When CSF could not be obtained with the Sprotte needle, patients were switched to the Gertie Marx needle in order to use the combined spinal epidural technique, Dr. Hamilton explained. In those patients, 83% developed a post-dural puncture headache.
“Even though we failed to obtain CSF with the Sprotte needle, we may have punctured the dura,” she observed.
“Based on this study, we would recommend that if the needle does not obtain CSF for a combined spinal epidural needle technique, don’t try with another needle because there may be an occult dural puncture and that patient may be at increased risk for a spinal headache,” Dr. Hamilton cautioned.

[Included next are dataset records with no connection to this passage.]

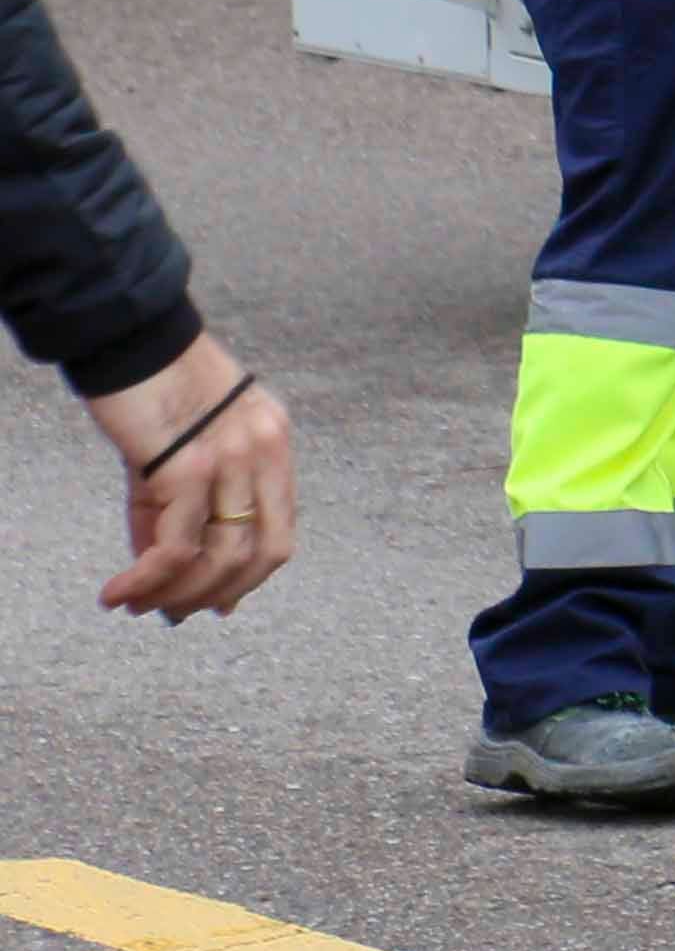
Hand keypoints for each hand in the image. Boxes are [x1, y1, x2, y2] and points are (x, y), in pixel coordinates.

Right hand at [83, 337, 293, 621]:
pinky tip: (117, 593)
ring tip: (134, 606)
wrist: (130, 337)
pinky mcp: (189, 466)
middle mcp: (266, 452)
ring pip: (221, 557)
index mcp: (274, 444)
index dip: (248, 576)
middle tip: (172, 612)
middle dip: (219, 594)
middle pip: (264, 553)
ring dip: (176, 596)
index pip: (281, 528)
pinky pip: (177, 546)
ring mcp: (233, 460)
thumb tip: (167, 588)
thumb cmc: (151, 391)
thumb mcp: (178, 452)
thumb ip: (178, 513)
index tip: (212, 603)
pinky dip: (147, 581)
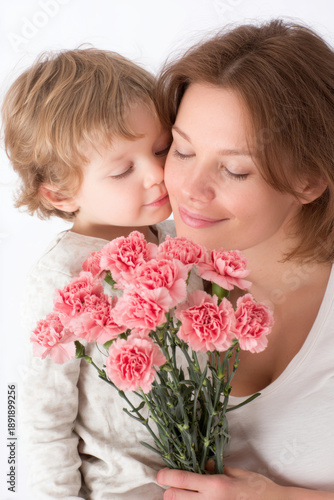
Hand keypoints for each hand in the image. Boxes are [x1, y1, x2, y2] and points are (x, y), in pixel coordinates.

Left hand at [157, 465, 280, 499]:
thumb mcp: (237, 472)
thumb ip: (215, 468)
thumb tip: (200, 464)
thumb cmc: (258, 488)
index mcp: (215, 486)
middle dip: (169, 490)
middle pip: (174, 498)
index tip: (160, 473)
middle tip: (174, 483)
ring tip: (186, 493)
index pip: (181, 480)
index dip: (166, 476)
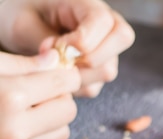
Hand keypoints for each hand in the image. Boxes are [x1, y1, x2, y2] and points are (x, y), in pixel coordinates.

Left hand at [0, 0, 134, 97]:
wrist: (21, 28)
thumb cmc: (21, 18)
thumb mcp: (23, 24)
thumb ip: (45, 41)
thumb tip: (64, 62)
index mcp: (87, 4)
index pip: (104, 21)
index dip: (83, 40)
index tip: (55, 45)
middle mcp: (106, 24)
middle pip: (122, 39)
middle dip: (88, 58)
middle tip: (60, 58)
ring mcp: (108, 49)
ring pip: (108, 69)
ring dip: (77, 74)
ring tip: (53, 65)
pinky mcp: (100, 70)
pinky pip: (94, 86)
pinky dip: (72, 86)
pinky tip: (58, 73)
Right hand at [0, 50, 80, 138]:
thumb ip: (24, 63)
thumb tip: (57, 60)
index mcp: (11, 98)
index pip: (65, 83)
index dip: (62, 72)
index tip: (52, 68)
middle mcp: (16, 129)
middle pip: (69, 109)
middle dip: (58, 96)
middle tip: (35, 86)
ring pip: (63, 130)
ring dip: (52, 116)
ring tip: (26, 103)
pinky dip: (42, 130)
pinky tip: (20, 117)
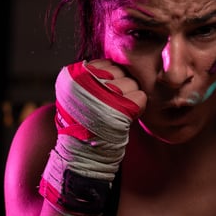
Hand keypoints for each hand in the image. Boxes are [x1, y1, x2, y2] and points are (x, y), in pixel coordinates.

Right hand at [39, 60, 144, 215]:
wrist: (82, 152)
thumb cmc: (81, 124)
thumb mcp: (76, 94)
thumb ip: (92, 76)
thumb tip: (118, 65)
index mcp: (74, 74)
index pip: (105, 63)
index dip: (112, 77)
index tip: (108, 92)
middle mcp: (87, 81)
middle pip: (120, 72)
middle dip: (123, 86)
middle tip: (117, 103)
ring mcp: (104, 93)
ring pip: (133, 83)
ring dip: (132, 96)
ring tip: (121, 111)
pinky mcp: (120, 107)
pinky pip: (141, 97)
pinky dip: (139, 106)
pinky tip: (129, 116)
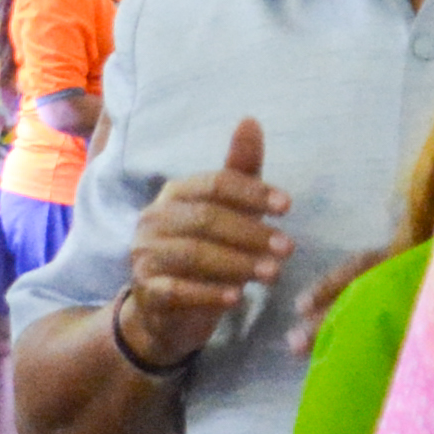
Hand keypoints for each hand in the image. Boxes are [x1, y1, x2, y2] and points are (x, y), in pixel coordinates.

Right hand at [113, 120, 293, 373]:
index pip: (215, 183)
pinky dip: (209, 294)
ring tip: (274, 274)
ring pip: (194, 254)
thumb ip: (239, 173)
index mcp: (174, 194)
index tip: (288, 207)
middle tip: (288, 248)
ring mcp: (145, 255)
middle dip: (252, 233)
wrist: (163, 312)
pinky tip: (237, 298)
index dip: (253, 192)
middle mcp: (153, 219)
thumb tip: (250, 120)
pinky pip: (177, 290)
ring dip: (238, 264)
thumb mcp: (225, 213)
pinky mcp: (145, 291)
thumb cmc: (202, 255)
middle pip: (206, 218)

The present study was prompted by a high failure rate with an intrathecal sufentanil technique in a previous study undertaken by the same group. In the previous study, CSF was not obtained in 7% of cases; and in another 7% or 8%, CSF was obtained and sufentanil was injected, but the patients did not gain any pain relief.

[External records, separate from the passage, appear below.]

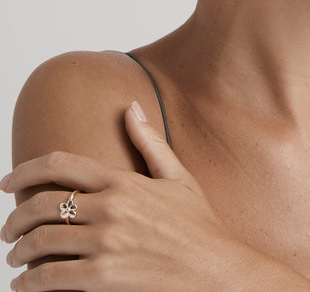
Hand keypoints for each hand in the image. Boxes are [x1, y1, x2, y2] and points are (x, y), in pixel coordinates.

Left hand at [1, 101, 247, 290]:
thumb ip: (149, 141)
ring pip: (41, 241)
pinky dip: (29, 282)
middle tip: (7, 229)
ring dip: (18, 251)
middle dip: (14, 218)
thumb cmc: (199, 224)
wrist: (217, 269)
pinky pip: (50, 278)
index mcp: (123, 181)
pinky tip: (25, 283)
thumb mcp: (178, 176)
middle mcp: (110, 208)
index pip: (61, 164)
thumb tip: (131, 107)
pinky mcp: (103, 278)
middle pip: (42, 204)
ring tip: (15, 258)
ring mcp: (106, 243)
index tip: (7, 182)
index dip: (25, 170)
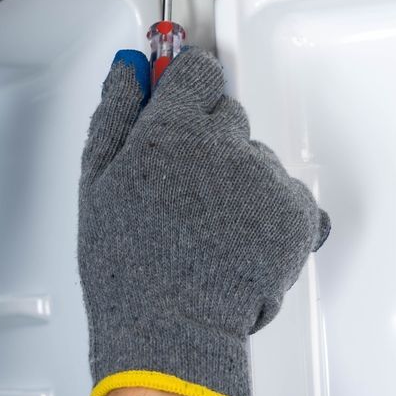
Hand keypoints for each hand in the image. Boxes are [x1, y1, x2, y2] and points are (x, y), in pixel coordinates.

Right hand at [79, 49, 329, 395]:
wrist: (171, 327)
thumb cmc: (126, 262)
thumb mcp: (98, 180)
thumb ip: (115, 113)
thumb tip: (129, 68)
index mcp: (172, 129)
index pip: (198, 70)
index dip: (186, 88)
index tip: (180, 101)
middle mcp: (225, 145)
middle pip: (227, 113)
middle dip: (208, 137)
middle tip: (183, 184)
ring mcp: (265, 179)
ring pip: (256, 154)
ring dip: (239, 175)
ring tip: (208, 221)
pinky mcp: (298, 213)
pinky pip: (287, 189)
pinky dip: (270, 208)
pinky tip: (239, 235)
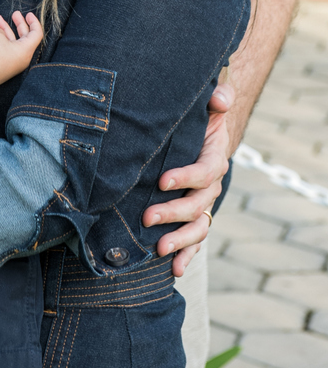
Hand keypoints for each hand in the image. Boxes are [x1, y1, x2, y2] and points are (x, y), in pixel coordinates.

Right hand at [0, 11, 42, 81]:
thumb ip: (1, 30)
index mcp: (26, 50)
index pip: (36, 33)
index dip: (33, 22)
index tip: (27, 14)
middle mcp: (23, 58)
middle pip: (25, 37)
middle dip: (19, 23)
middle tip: (15, 14)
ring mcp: (14, 63)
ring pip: (13, 42)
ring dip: (6, 29)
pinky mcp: (5, 66)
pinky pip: (6, 49)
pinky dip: (1, 40)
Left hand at [143, 81, 234, 276]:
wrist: (200, 133)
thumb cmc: (198, 117)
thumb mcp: (208, 103)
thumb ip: (216, 97)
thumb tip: (219, 99)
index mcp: (214, 158)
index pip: (206, 171)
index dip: (186, 177)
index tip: (161, 180)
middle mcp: (212, 186)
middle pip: (198, 205)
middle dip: (173, 212)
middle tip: (147, 217)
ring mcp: (204, 204)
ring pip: (198, 228)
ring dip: (180, 241)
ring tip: (159, 249)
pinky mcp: (194, 216)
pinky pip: (195, 240)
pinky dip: (187, 256)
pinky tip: (174, 270)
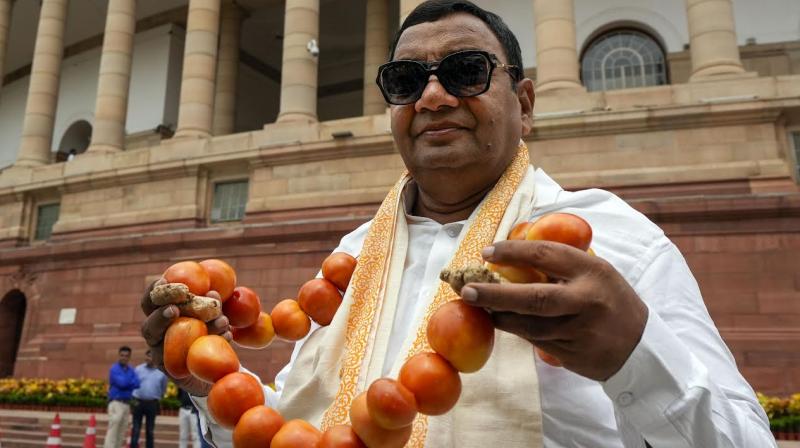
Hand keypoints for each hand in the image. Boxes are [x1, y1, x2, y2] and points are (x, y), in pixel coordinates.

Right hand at [140, 278, 231, 395]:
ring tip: (221, 321)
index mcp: (160, 316)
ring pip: (170, 346)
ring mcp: (163, 356)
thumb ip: (209, 302)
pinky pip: (189, 360)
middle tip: (175, 309)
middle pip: (149, 327)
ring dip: (196, 331)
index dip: (153, 292)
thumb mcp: (211, 311)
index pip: (149, 303)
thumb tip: (213, 292)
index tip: (163, 280)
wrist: (213, 363)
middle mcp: (156, 337)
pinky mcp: (176, 372)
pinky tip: (228, 335)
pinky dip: (210, 345)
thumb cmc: (209, 327)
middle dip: (161, 316)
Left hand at [461, 240, 647, 380]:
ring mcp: (579, 329)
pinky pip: (535, 340)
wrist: (641, 347)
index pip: (545, 255)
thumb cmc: (611, 301)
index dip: (512, 252)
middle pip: (533, 296)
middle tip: (467, 289)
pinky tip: (500, 321)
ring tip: (477, 305)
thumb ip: (564, 263)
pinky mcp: (572, 352)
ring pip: (529, 324)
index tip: (487, 252)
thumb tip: (517, 250)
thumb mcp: (597, 272)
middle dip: (495, 293)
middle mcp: (585, 299)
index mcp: (591, 270)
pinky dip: (514, 330)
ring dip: (499, 315)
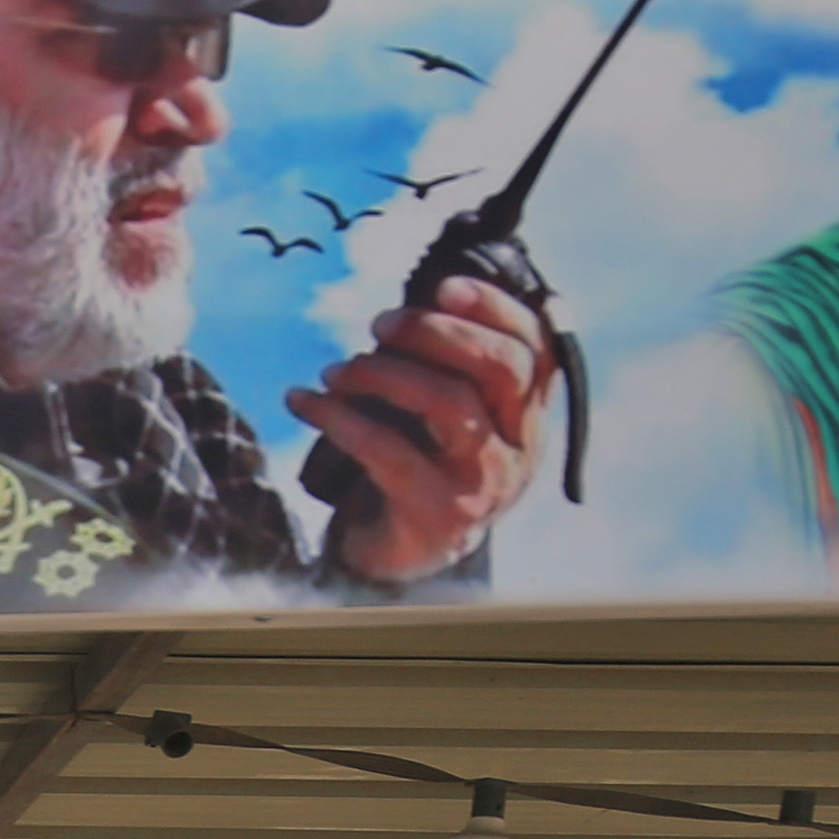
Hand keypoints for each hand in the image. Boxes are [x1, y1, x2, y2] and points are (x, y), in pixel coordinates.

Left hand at [289, 276, 552, 583]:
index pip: (534, 348)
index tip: (442, 285)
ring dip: (384, 373)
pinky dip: (337, 418)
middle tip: (380, 324)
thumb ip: (447, 364)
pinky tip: (303, 400)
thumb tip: (412, 301)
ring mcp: (484, 484)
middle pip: (501, 367)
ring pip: (450, 403)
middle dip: (436, 331)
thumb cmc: (424, 464)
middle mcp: (518, 448)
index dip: (494, 308)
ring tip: (338, 370)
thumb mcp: (446, 413)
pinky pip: (387, 451)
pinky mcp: (437, 513)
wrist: (409, 553)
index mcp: (526, 416)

“This high failure prompted us to suspect that the Sprotte needle was too short or that it deviated from the midline. We hypothesized that it was the length of the needle,” explained Dr. Hamilton.
A randomized, double-blind, pros-pective trial comparing the Sprotte needle with the Gertie Marx needle was undertaken in 73 laboring women. The study evaluated success at obtaining CSF, adequacy of analgesia achieved using the combined spinal epidural technique and the occurrence of postdural headaches.

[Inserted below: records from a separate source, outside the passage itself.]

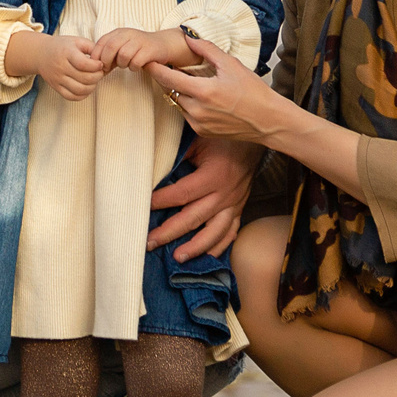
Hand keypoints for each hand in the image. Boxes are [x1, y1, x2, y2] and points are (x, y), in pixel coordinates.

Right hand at [9, 30, 107, 100]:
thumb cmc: (62, 46)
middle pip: (84, 78)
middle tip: (100, 72)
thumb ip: (92, 47)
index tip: (100, 64)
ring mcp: (57, 79)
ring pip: (79, 90)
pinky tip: (86, 88)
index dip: (96, 66)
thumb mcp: (77, 41)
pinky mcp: (55, 87)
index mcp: (66, 53)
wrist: (41, 54)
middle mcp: (60, 67)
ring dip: (92, 87)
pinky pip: (71, 97)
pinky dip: (82, 95)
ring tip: (94, 81)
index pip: (84, 64)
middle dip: (97, 77)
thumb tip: (103, 59)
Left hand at [96, 26, 195, 71]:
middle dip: (107, 61)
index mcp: (119, 32)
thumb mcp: (122, 47)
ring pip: (123, 55)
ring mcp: (139, 41)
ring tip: (127, 65)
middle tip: (109, 68)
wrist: (162, 45)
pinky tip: (136, 66)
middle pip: (110, 48)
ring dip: (122, 64)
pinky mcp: (149, 50)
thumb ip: (109, 54)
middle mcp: (128, 34)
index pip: (101, 42)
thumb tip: (94, 66)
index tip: (98, 65)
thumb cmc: (138, 49)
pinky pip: (135, 62)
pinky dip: (133, 67)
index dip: (97, 55)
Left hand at [144, 35, 292, 143]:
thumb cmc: (253, 91)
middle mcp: (197, 110)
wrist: (268, 120)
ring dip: (176, 91)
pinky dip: (187, 104)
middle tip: (161, 66)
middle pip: (169, 90)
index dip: (155, 68)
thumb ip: (207, 49)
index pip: (168, 78)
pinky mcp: (202, 132)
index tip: (147, 60)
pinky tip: (197, 96)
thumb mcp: (232, 65)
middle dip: (164, 78)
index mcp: (204, 91)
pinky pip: (186, 115)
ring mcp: (198, 123)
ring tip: (182, 79)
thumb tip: (188, 36)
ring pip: (177, 103)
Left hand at [150, 135, 258, 259]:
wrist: (254, 141)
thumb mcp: (200, 139)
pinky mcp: (240, 209)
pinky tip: (205, 257)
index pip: (182, 193)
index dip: (161, 201)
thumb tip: (154, 169)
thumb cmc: (224, 138)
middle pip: (194, 218)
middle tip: (149, 243)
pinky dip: (218, 247)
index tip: (142, 206)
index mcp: (214, 175)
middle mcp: (226, 194)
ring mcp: (235, 204)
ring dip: (195, 248)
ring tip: (177, 258)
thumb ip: (179, 155)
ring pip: (215, 232)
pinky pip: (230, 233)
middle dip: (169, 232)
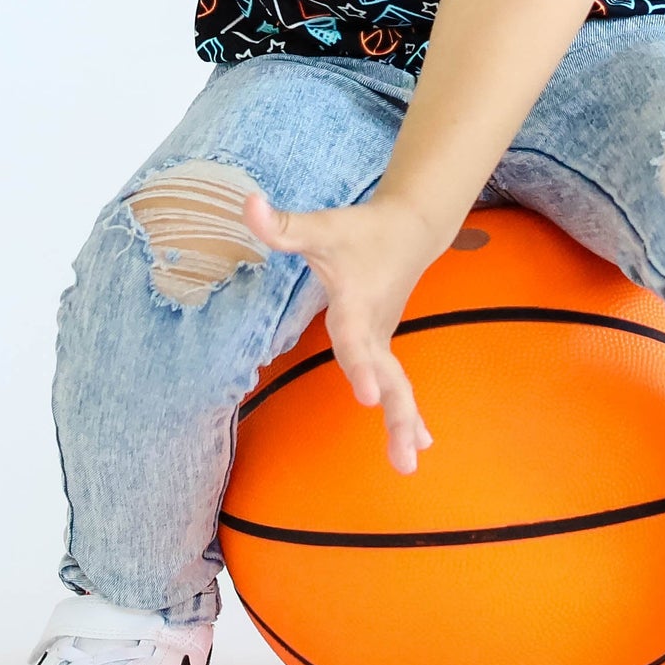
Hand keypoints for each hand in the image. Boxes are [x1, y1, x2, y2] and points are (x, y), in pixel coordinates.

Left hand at [242, 189, 440, 473]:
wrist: (408, 229)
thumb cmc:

The procedure was performed with either of the two needles using a midline approach at L2-3 or L3-4 with the patient sitting. If no CSF was obtained, the alternate needle was tried. After obtaining CSF, sufentanil 10 µg, diluted in saline, was injected. An epidural catheter was threaded but not used until the patient requested more pain relief.
“Results confirmed our hypothesis that the shorter needle was associated with a higher failure rate,” said Dr. Hamilton. Failure to obtain CSF occurred in six patients in the Sprotte needle group versus none in the Gertie Marx group. In all the failures, the Gertie Marx needle was subsequently successful in obtaining CSF. Seven patients requested additional analgesia within 30 minutes (three in the Sprotte group, and four in the Gertie Marx group). “These seven analgesic failures were not all explained on the basis of rapid labor,” she noted. Although 12 patients developed postdural puncture headaches, there were too few patients to draw conclusions regarding the relative incidence of headache with the two needles, she said. Six patients received epidural blood patches.
“We are now using a Gertie Marx needle for laboring patients who request combined spinal epidural analgesia,” concluded Dr. Hamilton.
Sheila Cohen, MB, ChB, was senior author of this paper; others associated with the study were Drs. E.T. Riley and E.F. Ratner.